Language Learning as a Trust Example
Young Children's Trust in Language:
Under age four:
Koenig & Echols (2003): 16-month-olds notice and react to mislabeling (example: correcting a misidentified object).
Koenig et al. (2005): 3-year-olds can discern accurate identities based on correctness.
At Age Four:
Koenig & Harris (2005): Children begin to prefer accurate speakers, applying this discernment to both verbal and nonverbal actions.
Key Takeaway: Children monitor and evaluate accuracy to decide who is worth trusting.
Research on Trust in Testimony
Core Questions from Research:
Do children track the reliability of informants?
Do children use previous accuracy to evaluate current trust in new information?
Research Experiments Overview
Familiarization Tasks
Show children familiarized with informants who provide either correct or incorrect responses about objects.
Test Trials Examples
Example Queries:
Asking the child to identify an object after experiencing contrasting informant reliability.
Findings from Koenig & Harris Studies (2005)
Children encode the identity and reliability of speakers:
3- and 4-year-olds recognize the more reliable informant following exposure to both accurate and inaccurate speakers.
Experiment Summaries
Experiment 1:
Children interact with two informants (one accurate, one inaccurate) and show preference for the accurate informant on new objects.
Experiment 2:
Introduced a knowledgeable versus ignorant speaker; children chose knowledgeable informant regardless of age.
Experiment 3:
Trust extends to nonverbal information; children prefer demonstrations from reliable informants.
Additional Findings in Trust Dynamics
Trust considerations influenced by criteria other than direct reliability:
Corriveau et al. (2013): Age preference shifts based on informant reliability over accent.
Jaswal & Neely (2006): Children prefer peers over adults based on past reliability, highlighting that accuracy surpasses age.

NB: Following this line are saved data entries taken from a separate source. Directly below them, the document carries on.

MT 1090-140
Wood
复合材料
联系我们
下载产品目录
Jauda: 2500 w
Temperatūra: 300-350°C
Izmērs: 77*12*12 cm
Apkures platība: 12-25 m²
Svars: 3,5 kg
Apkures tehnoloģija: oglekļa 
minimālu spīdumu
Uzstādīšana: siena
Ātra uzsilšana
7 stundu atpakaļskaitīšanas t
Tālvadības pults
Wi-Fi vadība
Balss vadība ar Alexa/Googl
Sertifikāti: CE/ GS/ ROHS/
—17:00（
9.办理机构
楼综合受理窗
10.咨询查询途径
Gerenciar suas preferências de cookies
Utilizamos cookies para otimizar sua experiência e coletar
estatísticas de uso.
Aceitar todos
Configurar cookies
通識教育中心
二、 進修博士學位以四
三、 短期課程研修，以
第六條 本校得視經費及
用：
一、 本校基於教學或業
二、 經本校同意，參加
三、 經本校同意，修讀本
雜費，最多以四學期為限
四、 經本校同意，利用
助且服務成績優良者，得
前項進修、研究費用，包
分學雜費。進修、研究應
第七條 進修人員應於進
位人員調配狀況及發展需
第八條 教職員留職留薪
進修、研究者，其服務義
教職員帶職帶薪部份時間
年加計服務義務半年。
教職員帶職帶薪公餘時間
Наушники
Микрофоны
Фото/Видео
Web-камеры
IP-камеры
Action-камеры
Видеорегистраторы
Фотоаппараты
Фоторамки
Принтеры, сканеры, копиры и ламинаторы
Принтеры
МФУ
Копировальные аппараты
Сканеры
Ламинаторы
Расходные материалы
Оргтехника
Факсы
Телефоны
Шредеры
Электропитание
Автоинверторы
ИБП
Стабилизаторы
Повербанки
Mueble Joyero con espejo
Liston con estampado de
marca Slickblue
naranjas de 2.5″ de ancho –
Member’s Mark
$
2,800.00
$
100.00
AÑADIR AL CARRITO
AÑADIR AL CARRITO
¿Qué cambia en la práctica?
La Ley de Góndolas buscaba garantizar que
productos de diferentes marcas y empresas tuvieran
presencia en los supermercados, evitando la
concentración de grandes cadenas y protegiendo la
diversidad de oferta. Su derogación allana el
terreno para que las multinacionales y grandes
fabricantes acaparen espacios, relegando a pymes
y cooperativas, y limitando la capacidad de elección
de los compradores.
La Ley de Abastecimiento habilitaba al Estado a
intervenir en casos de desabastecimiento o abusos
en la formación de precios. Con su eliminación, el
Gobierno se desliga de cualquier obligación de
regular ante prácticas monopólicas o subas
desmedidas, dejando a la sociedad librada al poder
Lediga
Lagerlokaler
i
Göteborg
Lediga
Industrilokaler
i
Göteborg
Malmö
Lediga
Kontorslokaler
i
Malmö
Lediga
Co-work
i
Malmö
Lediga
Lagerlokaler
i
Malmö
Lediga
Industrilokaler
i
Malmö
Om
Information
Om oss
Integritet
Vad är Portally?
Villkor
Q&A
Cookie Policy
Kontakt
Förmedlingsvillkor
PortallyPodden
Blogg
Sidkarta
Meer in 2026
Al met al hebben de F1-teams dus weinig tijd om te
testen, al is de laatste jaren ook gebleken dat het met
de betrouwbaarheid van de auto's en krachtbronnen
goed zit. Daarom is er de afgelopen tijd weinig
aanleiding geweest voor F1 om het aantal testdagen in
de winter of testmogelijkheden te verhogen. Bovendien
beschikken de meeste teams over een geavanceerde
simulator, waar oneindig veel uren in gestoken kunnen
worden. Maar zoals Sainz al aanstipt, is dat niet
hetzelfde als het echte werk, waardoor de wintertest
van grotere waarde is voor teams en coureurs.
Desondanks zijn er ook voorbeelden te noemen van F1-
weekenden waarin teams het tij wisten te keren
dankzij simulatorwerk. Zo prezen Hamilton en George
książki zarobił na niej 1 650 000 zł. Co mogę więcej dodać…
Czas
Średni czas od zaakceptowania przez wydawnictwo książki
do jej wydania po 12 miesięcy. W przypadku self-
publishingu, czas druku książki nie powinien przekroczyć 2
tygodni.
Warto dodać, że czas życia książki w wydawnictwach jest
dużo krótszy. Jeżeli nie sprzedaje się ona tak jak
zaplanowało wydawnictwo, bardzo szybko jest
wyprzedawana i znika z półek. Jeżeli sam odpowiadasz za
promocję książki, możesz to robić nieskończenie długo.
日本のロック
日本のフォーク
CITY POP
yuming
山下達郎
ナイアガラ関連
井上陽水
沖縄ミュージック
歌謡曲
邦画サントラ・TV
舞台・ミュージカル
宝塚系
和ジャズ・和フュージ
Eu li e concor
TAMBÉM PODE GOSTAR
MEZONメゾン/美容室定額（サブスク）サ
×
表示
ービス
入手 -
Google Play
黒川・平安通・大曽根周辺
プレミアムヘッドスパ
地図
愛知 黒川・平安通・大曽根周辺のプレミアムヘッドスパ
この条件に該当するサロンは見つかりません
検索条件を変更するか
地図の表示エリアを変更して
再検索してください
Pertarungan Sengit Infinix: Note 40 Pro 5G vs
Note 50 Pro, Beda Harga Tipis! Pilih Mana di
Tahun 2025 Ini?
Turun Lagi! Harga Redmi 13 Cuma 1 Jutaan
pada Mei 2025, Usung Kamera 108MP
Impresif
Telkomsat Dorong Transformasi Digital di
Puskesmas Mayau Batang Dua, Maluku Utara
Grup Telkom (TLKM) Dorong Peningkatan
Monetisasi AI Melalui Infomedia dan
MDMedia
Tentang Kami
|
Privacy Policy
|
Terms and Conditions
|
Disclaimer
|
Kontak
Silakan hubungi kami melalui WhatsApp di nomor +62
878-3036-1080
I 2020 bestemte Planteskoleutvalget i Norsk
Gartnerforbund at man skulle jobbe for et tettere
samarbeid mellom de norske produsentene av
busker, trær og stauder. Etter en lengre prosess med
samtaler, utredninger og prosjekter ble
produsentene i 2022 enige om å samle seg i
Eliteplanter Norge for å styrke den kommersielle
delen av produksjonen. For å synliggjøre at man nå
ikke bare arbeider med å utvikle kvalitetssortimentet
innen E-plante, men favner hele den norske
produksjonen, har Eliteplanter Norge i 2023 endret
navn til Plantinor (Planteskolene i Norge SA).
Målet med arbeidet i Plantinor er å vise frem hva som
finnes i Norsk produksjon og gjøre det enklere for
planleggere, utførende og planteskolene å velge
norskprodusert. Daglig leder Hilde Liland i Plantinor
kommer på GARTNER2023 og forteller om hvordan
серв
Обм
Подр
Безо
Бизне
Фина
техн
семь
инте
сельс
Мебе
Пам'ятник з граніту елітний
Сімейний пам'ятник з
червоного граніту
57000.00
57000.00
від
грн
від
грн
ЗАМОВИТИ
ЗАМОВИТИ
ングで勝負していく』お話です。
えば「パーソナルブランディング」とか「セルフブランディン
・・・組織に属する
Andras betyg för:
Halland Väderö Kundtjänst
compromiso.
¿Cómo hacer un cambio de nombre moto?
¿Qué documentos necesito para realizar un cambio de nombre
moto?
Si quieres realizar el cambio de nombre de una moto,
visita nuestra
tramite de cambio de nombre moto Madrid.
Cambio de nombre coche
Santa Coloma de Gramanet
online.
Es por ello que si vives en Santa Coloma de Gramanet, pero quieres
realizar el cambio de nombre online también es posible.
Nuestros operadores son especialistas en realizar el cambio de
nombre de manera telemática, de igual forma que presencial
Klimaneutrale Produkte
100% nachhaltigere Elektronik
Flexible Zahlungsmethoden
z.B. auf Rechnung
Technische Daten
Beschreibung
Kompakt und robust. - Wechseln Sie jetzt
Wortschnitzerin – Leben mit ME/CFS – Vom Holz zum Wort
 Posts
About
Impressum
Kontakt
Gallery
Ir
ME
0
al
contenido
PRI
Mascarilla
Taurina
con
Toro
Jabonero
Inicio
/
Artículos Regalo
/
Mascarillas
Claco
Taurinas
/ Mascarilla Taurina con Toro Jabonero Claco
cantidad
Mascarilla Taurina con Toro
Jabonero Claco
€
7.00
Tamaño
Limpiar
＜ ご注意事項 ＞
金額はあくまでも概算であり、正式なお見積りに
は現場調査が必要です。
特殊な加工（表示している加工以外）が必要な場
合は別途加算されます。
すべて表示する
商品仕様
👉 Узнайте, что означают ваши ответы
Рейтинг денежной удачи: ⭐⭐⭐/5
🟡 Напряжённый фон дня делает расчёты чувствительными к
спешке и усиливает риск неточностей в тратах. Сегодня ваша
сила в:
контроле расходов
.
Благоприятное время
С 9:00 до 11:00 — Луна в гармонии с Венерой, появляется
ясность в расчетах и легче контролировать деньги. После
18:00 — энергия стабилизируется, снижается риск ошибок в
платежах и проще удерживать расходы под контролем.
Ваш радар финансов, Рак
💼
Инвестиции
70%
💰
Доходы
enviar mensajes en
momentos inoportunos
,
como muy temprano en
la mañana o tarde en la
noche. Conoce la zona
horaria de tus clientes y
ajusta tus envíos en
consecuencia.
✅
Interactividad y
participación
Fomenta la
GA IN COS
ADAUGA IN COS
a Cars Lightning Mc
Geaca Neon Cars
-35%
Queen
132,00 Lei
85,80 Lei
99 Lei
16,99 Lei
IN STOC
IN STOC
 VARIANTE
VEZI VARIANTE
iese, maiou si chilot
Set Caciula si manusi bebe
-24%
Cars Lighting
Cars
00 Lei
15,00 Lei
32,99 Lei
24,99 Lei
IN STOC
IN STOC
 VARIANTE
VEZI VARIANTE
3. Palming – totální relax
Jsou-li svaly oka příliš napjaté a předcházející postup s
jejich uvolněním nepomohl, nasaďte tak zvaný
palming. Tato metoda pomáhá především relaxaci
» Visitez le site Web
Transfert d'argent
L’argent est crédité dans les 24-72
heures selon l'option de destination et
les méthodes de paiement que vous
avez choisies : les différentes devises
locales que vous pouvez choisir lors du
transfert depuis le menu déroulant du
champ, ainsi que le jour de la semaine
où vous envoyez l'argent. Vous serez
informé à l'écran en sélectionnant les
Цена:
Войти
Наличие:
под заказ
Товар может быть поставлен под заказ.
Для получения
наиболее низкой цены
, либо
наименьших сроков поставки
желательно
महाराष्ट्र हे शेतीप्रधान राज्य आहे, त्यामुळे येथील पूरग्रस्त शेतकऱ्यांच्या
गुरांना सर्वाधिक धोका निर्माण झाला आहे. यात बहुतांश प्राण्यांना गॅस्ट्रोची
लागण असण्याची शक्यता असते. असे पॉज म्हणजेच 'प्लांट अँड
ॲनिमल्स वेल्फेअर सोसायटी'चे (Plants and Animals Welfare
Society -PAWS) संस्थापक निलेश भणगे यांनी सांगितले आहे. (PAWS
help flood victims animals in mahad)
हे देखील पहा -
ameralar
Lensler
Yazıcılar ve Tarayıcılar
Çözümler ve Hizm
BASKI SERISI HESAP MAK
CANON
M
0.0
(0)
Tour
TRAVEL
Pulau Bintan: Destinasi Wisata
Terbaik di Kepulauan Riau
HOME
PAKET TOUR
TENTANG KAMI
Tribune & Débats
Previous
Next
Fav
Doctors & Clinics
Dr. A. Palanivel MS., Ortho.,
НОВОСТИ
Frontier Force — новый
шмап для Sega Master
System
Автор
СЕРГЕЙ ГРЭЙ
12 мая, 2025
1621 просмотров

Corriveau & Harris (2009): Older children moderate familiarity preferences using informant accuracy as a measure.
Overall Insights
Selective Learning in Children:
Children are discerning learners, actively filtering information based on perceived reliability cues.
Activity Prompt
Study Guide Creation:
Task to synthesize and summarize arguments and key points from assigned readings on trust and understanding in children.